In [1]:
from __future__ import print_function
import time
from time import gmtime, strftime
import random

import torch 
from torch.autograd import Variable
from torch import autograd, optim, nn
import torch.nn.functional as F
from torch.distributions import Categorical

import numpy as np

from collections import namedtuple

import matplotlib.pyplot as plt
import matplotlib as mpl
import matplotlib.colors as colors
import matplotlib.cm as cmx
import matplotlib.patches as patches
from matplotlib.collections import PatchCollection

from utils import *
%matplotlib inline

In [2]:
# set up network
class AC_Net(nn.Module):
    def __init__(self, dims):        
        super(AC_Net, self).__init__()
        # dims is a list of dimensions of each layer [dimension_of_input, dim_of_hiddenlayer1, ... dim_of_hiddenlayerN, dim_of_output]
        self.layers = dims
        if len(dims)>2: 
            self.hidden = []
            for i in range(len(dims)-2):
                self.hidden.append(nn.Linear(dims[i], dims[i+1]))
            self.h_layers = nn.ModuleList(self.hidden)
            
        self.p_in = nn.Linear(dims[-2],dims[-1])
        self.v_in = nn.Linear(dims[-2],1)
        
        for m in self.modules():
            if isinstance(m, nn.Linear):
                m.weight.data.normal_(0, 0.001)
                m.bias.data.zero_()
        
        self.saved_actions = []
        self.rewards = []
        
    def forward(self, x):
        if len(self.layers)>2:
            for i in range(len(self.hidden)):
                x = F.relu(self.hidden[i](x))
        pol = F.softmax(self.p_in(x),dim=1)
        val = self.v_in(x)

        return pol, val

SavedAction = namedtuple('SavedAction', ['log_prob', 'value'])
def select_action(state):
    policy_, value_ = model(state)
    a = Categorical(policy_)
    action = a.sample()
    model.saved_actions.append(SavedAction(a.log_prob(action), value_))
    return action.data[0], policy_.data[0], value_.data[0]


def finish_trial():
    R = 0
    returns_ = discount_rwds(np.asarray(model.rewards), gamma=discount_factor)
    saved_actions = model.saved_actions
    
    policy_losses = []
    value_losses = []
    
    returns_ = torch.Tensor(returns_)
    #returns_ = (returns_ - returns_.mean()) / (returns_.std() + np.finfo(np.float32).eps)
    for (log_prob, value), r in zip(saved_actions, returns_):
        rpe = r - value.data[0, 0]
        policy_losses.append(-log_prob * rpe)
        value_losses.append(F.smooth_l1_loss(value, Variable(torch.Tensor([r]))))
    optimizer.zero_grad()
    loss = torch.cat(policy_losses).sum() + torch.cat(value_losses).sum()
    loss.backward(retain_graph=False)
    optimizer.step()
    del model.rewards[:]
    del model.saved_actions[:]

In [3]:
#========================
# Environment Parameters
#======================== 
height = 15
width = 15

mazetype = 'none'
#obstacle density
obs_rho = 0

#place cells
place_cells = 700
#place cell full width half max (must be <1)
fwhm = .2

#make environment
maze = gridworld([height, width],rho=obs_rho,num_pc=place_cells, pc_fwhm=fwhm, maze_type=mazetype)

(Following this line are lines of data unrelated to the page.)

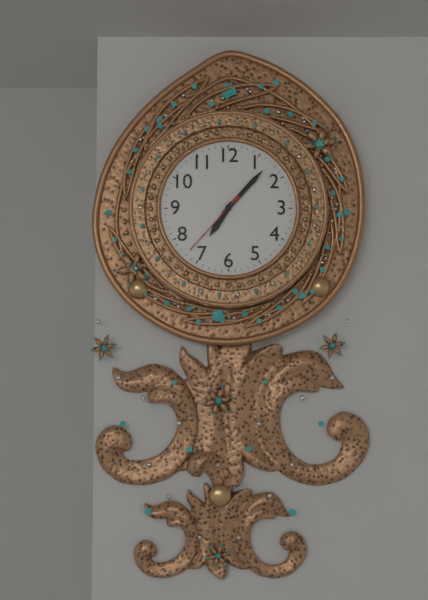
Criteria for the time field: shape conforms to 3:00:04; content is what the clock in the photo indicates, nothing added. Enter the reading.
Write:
7:07:37
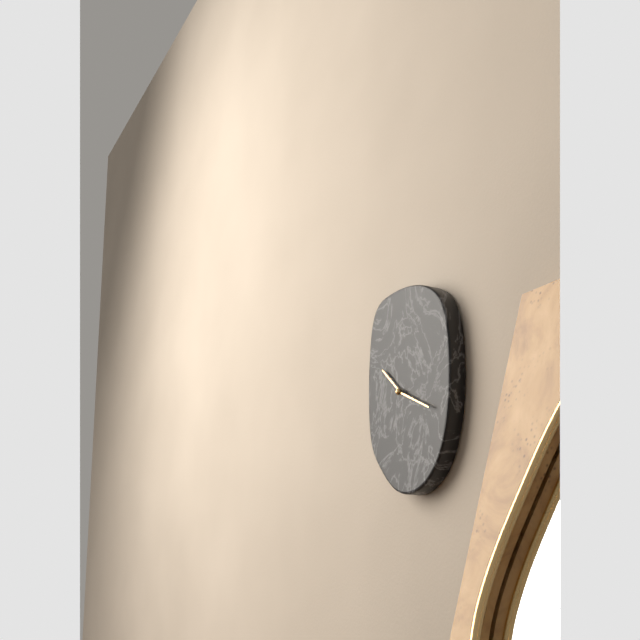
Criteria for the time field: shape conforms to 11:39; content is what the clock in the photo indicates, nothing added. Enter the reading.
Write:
10:19
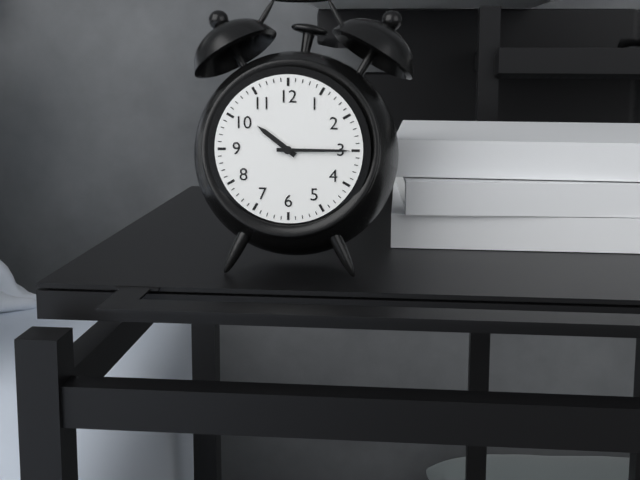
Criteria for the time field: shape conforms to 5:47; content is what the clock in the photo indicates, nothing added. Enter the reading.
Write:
10:15
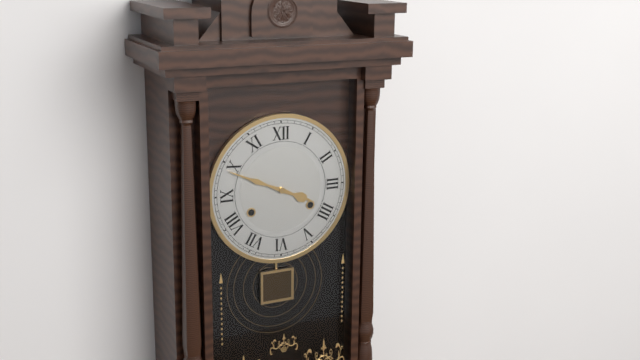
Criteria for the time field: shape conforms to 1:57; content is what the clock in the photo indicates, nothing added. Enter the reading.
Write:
3:49
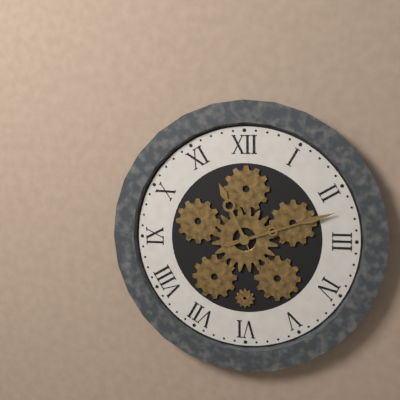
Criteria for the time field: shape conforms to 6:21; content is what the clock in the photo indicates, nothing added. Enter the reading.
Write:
11:12
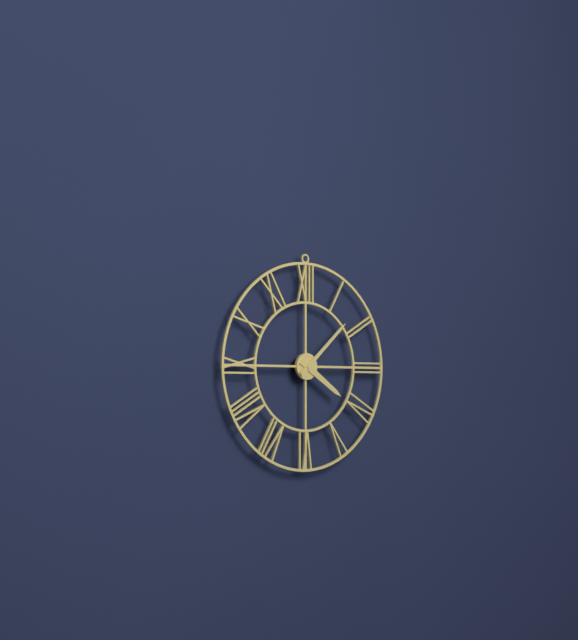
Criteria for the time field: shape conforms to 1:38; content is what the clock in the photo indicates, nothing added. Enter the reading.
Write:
4:08
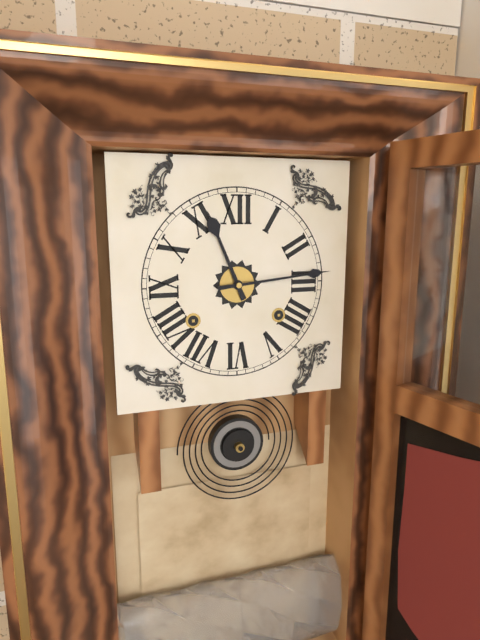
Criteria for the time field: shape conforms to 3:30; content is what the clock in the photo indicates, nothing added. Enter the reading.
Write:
11:14
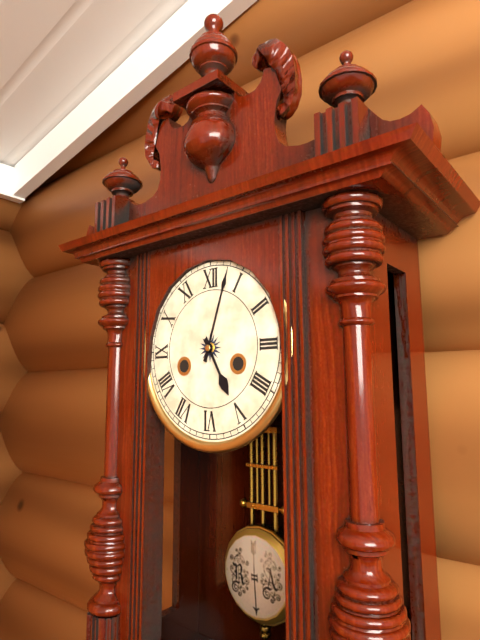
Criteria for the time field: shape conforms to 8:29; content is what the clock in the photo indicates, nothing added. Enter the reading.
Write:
5:03
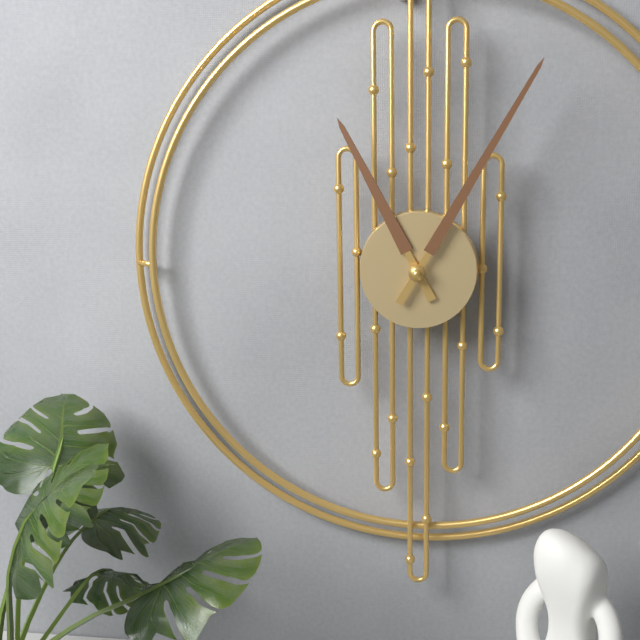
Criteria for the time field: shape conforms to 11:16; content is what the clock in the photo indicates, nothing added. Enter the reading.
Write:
11:05
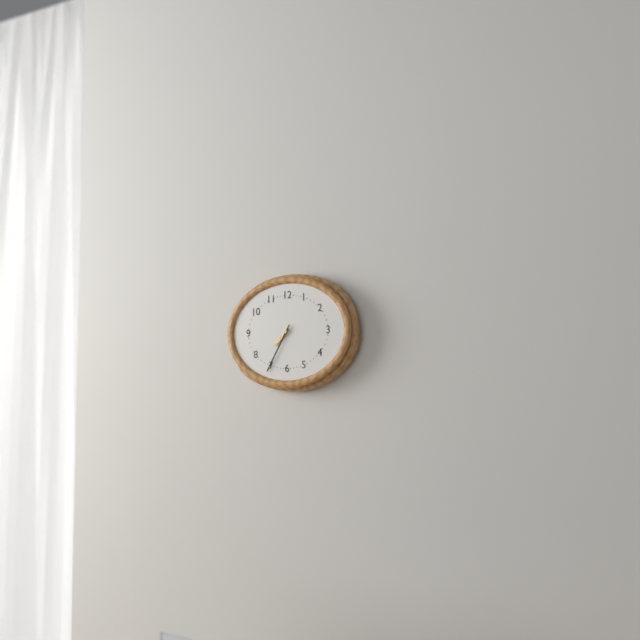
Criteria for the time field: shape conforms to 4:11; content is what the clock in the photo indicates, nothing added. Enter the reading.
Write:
7:35
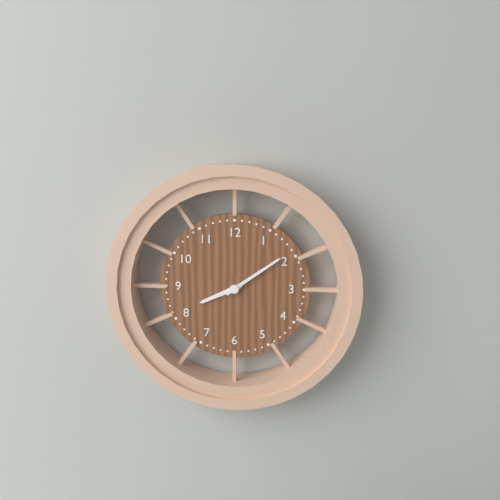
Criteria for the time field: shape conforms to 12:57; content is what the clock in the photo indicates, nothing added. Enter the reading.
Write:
8:09
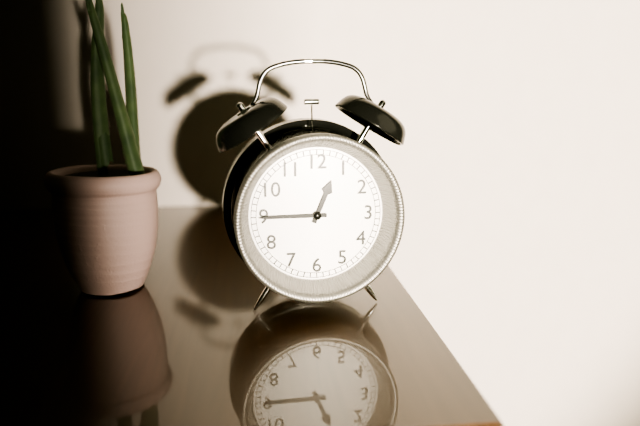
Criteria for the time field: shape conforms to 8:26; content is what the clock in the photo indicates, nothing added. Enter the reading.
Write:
12:45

make_env_plots(maze,1,0,0)

TypeError: object of type 'zip' has no len()

In [None]:
#==================================
# Set up Data Recording Structures
#==================================
print_freq = 1./10
total_reward = [] #track total reward achieved in trial 
total_loss = [[],[]] #[actor loss, critic loss]

# data frames for value and policy maps
val_maps = []
pol_maps = np.zeros((height, width), dtype=[('action_taken', 'i4'),('taken_prob', 'f4'), ('likely_action', 'i4'),('likely_prob', 'f4'), ('timestep', 'i4')])

# record current time before beginning of trial
print("Run started: ", strftime("%a, %d %b %Y %H:%M:%S +0000", time.localtime()))
runtime= time.time()
blocktime = time.time()
for trial in xrange(NUM_TRIALS):
    start_time = time.time()

    reward_sum = 0

    # reset the environment, initialize agent position and reset value map
    maze.start_trial()
    maze.value_map = maze.init_value_map

    # get inital state
    state = Variable(torch.FloatTensor(maze.net_state))
    for event in xrange(NUM_EVENTS):
        # get policy and value estimate in order to select next action
        choice, policy, value = select_action(model,state)

        # select action
        action = maze.actionlist[choice]
        choice_prob = policy[choice]

        maze.value_map[maze.cur_state[1]][maze.cur_state[0]] = value
        pol_maps[maze.cur_state[1]][maze.cur_state[0]] = (choice, list(policy)[choice], list(policy).index(max(list(policy))), max(list(policy)), trial)

        # get new state of the environment and reward from action 
        if event < NUM_EVENTS:
            next_state = maze.move(action)
            
        model.rewards.append(maze.rwd)
        # update state
        state = autograd.Variable(torch.FloatTensor(next_state))

        reward_sum += maze.rwd
    
    total_reward.append(reward_sum)
    
    finish_trial(model, discount_factor,optimizer)
    val_maps.append(maze.value_map.copy())
    # print reward measure
    if trial==1 or trial%(print_freq*NUM_TRIALS)==0 or trial == NUM_TRIALS-1: 
        print ("Trial {0} finished w total reward = {1} (Avg {2:.3f})".format(trial, reward_sum, float(reward_sum)/float(NUM_EVENTS)), "Block took {0:.3f}".format(time.time()-blocktime))
        blocktime = time.time() 
    
print("Run took {0:.3f}".format(time.time()-runtime))

In [None]:
plt.plot(total_reward)
plt.show()

In [None]:
val_maps.append(maze.value_map.copy())

In [None]:
np.nanmax(val_maps)

plotrows = 4
plotcols = 5
fig, axes = plt.subplots(nrows=plotrows, ncols=plotcols, sharex=True, sharey =True)
items = np.linspace(0, len(val_maps)-1, plotrows*plotcols)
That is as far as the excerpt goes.